Economically, the use of either explicit or implicit leverage over FX reserves decreases the stock of FX assets that can be counted toward FX reserves as defined by the IMF. The most important distinction between the two approaches is the accounting treatment and awareness of its existence among the general public. Regardless of which type of leverage the state chooses when raising capital, the political outcome is the same: it will inevitably precipitate political conflict among those who aspire to control the resultant capital. Implicit leverage is usually a more politically expedient choice because the associated liabilities usually are not recorded in the official accounts.

Can you give us some examples of what China does with its sovereign leveraged funds that affects the economy?

For the last two decades, China’s sovereign funds have played a significant role in the Chinese economy, mitigating financial crises and tempering exogenous shocks. They have supported China’s industrial policies by financing the state’s procurement of strategic overseas assets, bankrolling Chinese enterprises’ mergers and acquisitions abroad, and sponsoring the development of indigenous Chinese technology startups. China’s sovereign funds were also sponsors and investors in China’s first semiconductor investment fund. They have also been used to capitalise China’s policy banks, such as the China Development Bank and Exim Bank of China. Through SAFE-Co-Financing, China’s foreign exchange reserves are loaned to support Chinese firms’ overseas investment in strategic assets, such as mineral resources.

Under President Xi, the party-state has gradually expanded the SLF model, applying it to reform state-owned enterprises (SOEs) so as to update the state’s industrial policy. In November 2013, President Xi laid out his vision for China’s economy for the first time and called for creating “state-owned capital investment companies” to invest in “key industries and fields that are vital to national security and are the lifeline of the national economy.” In effect, Xi’s proposed state-owned capital investment companies are SLFs mandated to focus on financing development in state-prioritised strategic industries, such as civil aviation, energy and mineral resources, nuclear power, and global shipping and logistics.

Xi’s prioritisation of capital management in China’s economic reform – and his use of SLFs as a tool to accomplish this – is not a complete departure from the path of his predecessors.
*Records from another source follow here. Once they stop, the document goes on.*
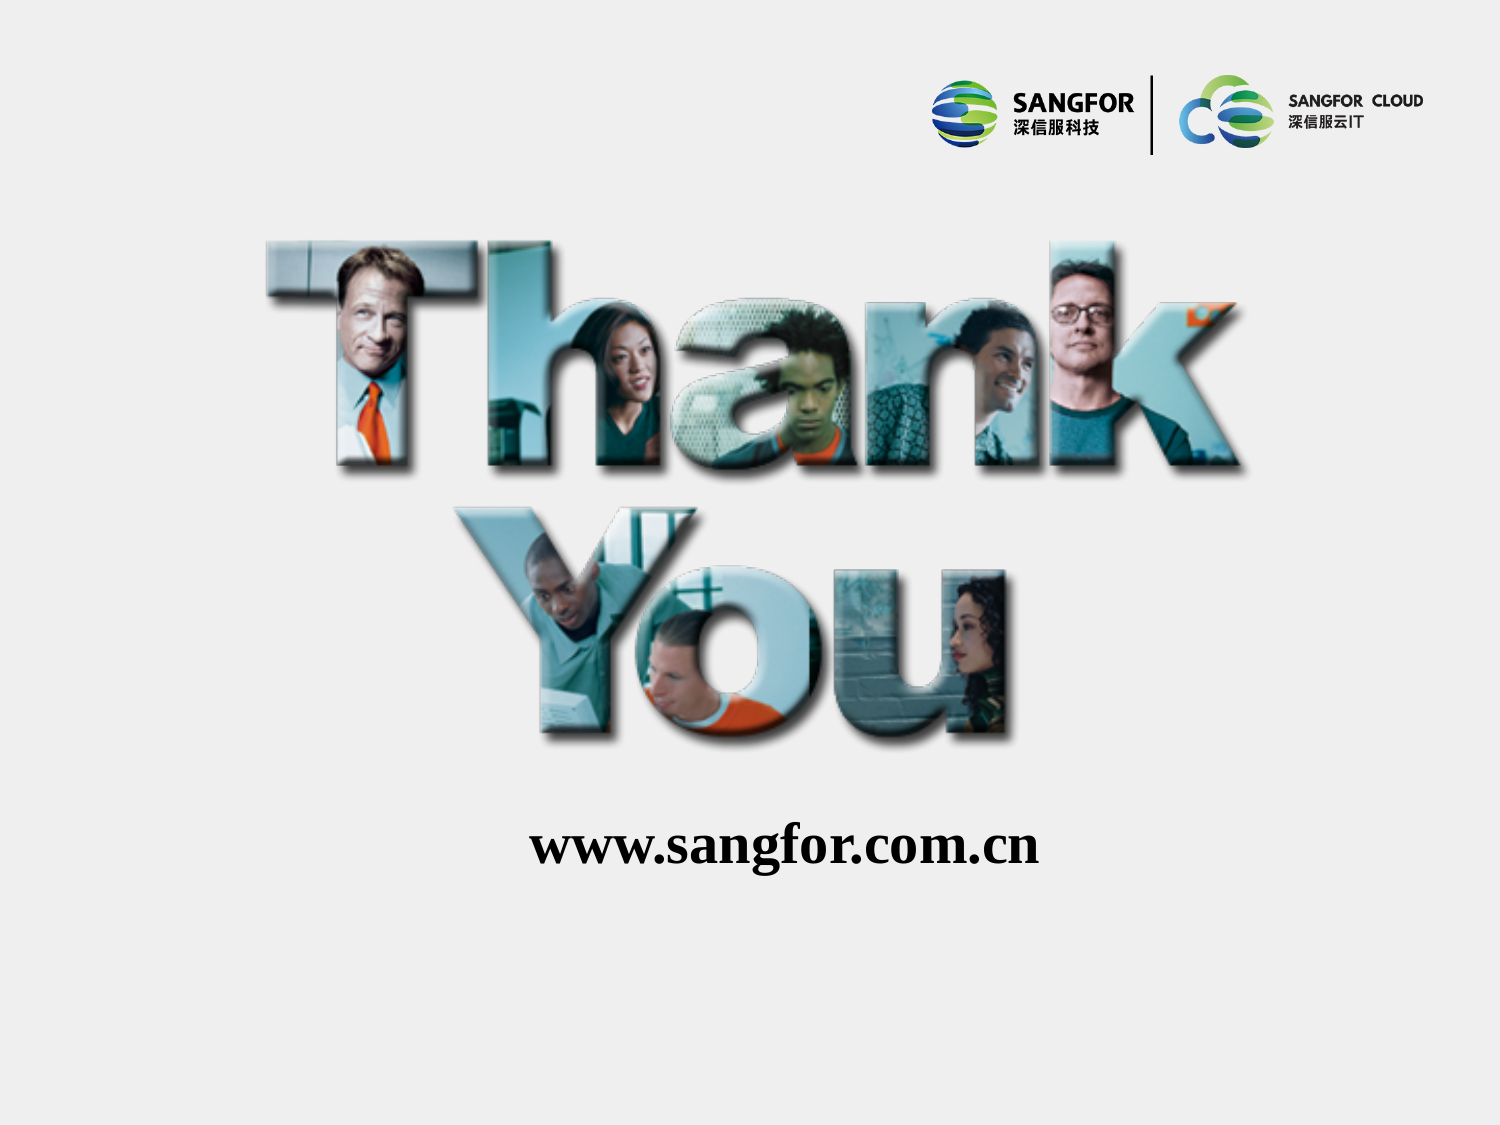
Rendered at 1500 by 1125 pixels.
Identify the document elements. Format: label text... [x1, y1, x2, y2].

text_box www.sangfor.com.cn [516, 798, 1054, 882]
picture [0, 0, 1500, 1125]
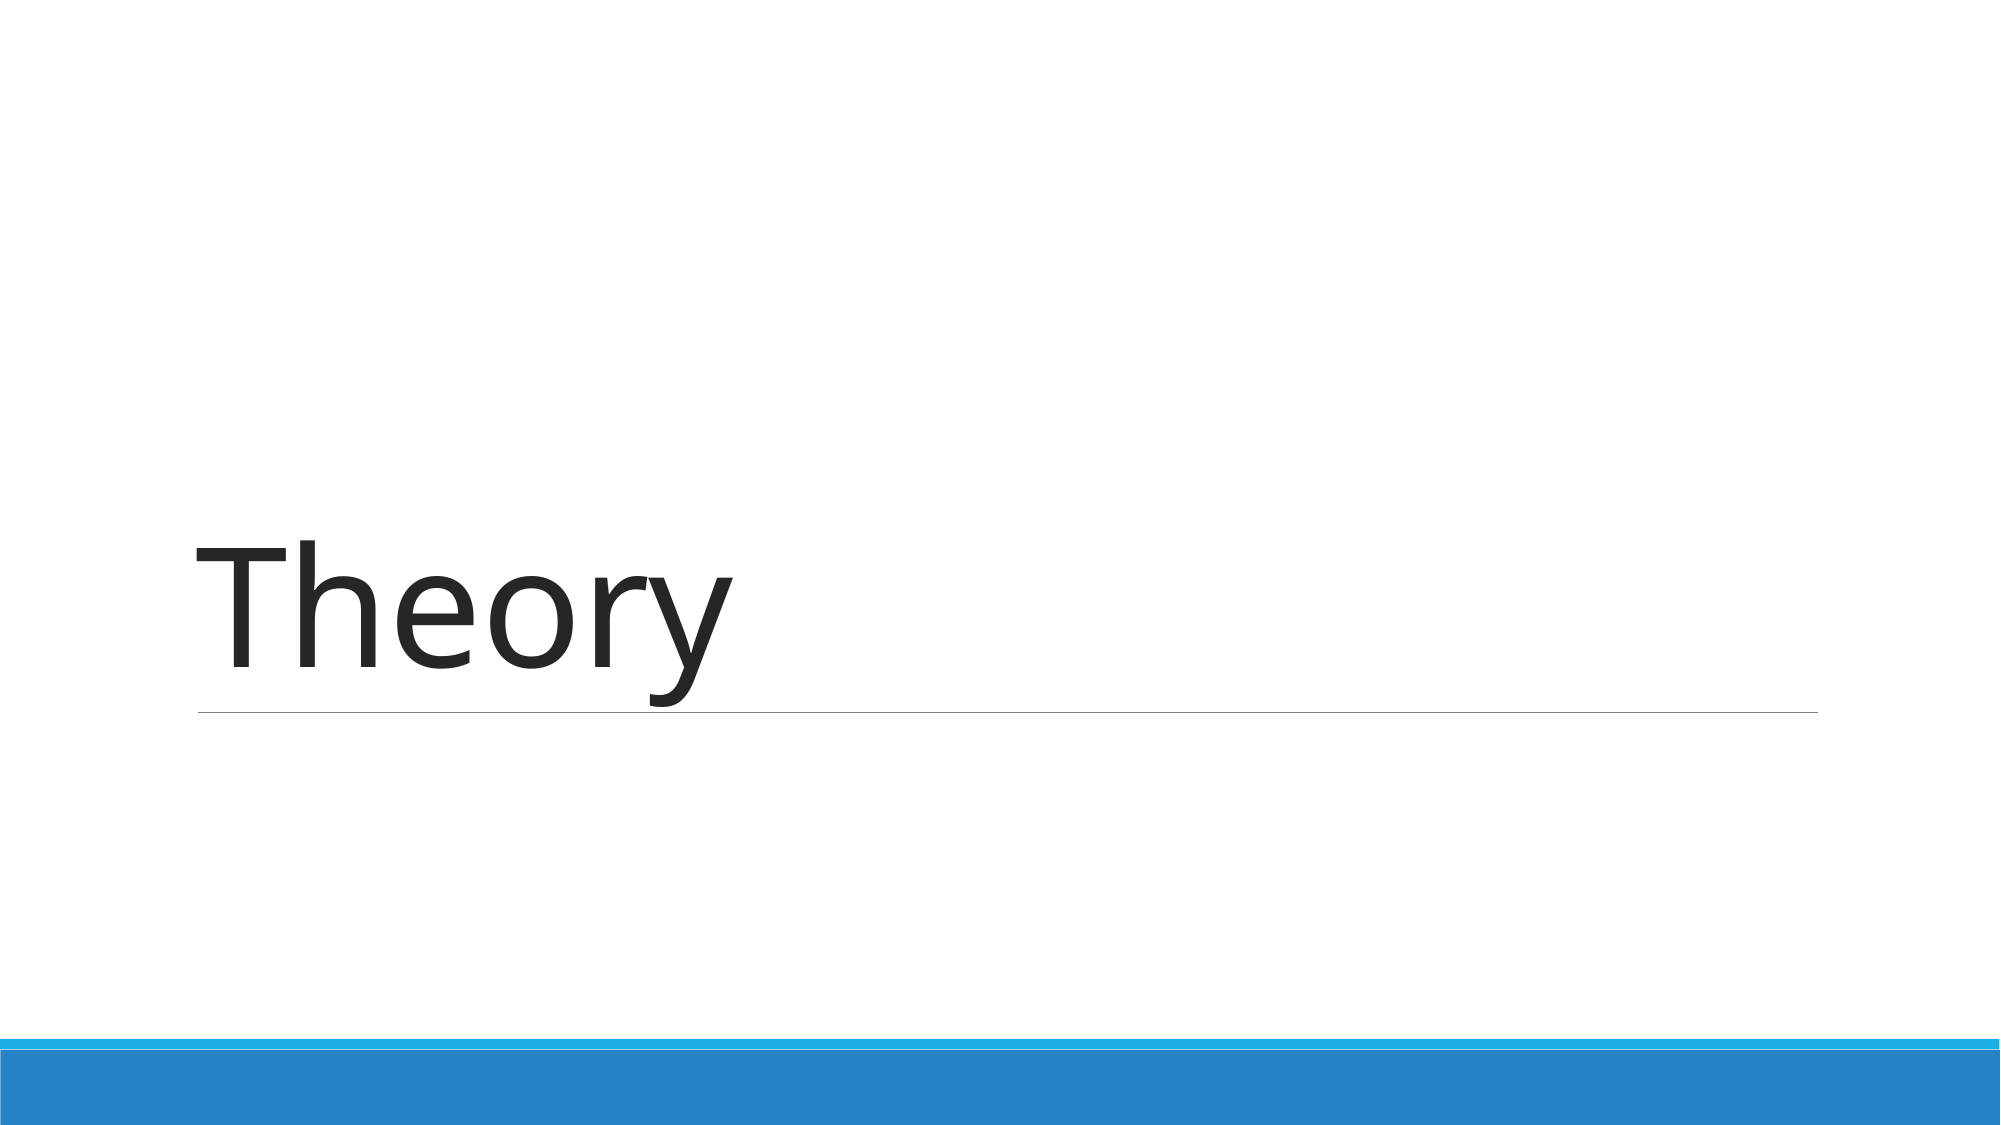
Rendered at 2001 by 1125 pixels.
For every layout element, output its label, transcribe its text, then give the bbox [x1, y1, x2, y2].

title Theory [180, 124, 1830, 710]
Instead, it reflects the enduring influence on China’s economic policymaking of the dual successes of Central Huijin in stabilising China’s financial system and CIC’s expansion into global financial markets. For Xi’s generation of Chinese Communist Party leadership, the SLFs model provides a ready playbook for expanding the influence of the party-State both at home and abroad.
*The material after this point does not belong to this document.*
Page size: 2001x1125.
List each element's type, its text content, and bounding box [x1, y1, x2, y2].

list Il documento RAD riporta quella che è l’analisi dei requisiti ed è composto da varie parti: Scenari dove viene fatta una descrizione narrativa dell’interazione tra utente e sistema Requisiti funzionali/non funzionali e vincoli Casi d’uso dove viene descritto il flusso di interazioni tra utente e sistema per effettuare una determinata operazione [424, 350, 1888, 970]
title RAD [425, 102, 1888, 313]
How has Covid-19 and the apparent economic slowdown in China affected China’s sovereign leveraged funds in the last couple of years, and what prospects do you see going forward?

Some of China’s sovereign leveraged funds suffered losses during the Covid-19 pandemic, the same as many other sovereign funds in the world. For example, CIC’s total assets under managed decreased from around $1.35 trillion in 2021 to $1.24 trillion in 2022. As a result, it lost the title of the world’s largest sovereign fund to the Government Pension Fund of Norway. Nonetheless, China’s sovereign leveraged funds have become a reliable source of arsenal for the Chinese government to deploy and address acute domestic economic challenges. As the Chinese economy struggled to recover in 2023, Central Huijin was deployed once again to boost China’s stock market.

The West’s investment screening has arguably had a more consequential impact on the global investment strategy of China’s sovereign leveraged funds. These funds have evolved and changed their strategies in response to increasingly stringent FDI screening by Western governments. Since 2017, CIC and other Chinese sovereign funds have entered into more partnerships with leading institutional investors in Western countries and have launched several bilateral cooperation investment funds. They have become innovative in establishing partnerships and structuring deals in ways that are more likely to pass regulatory scrutiny so as to invest in strategic assets that would be nearly impossible to obtain.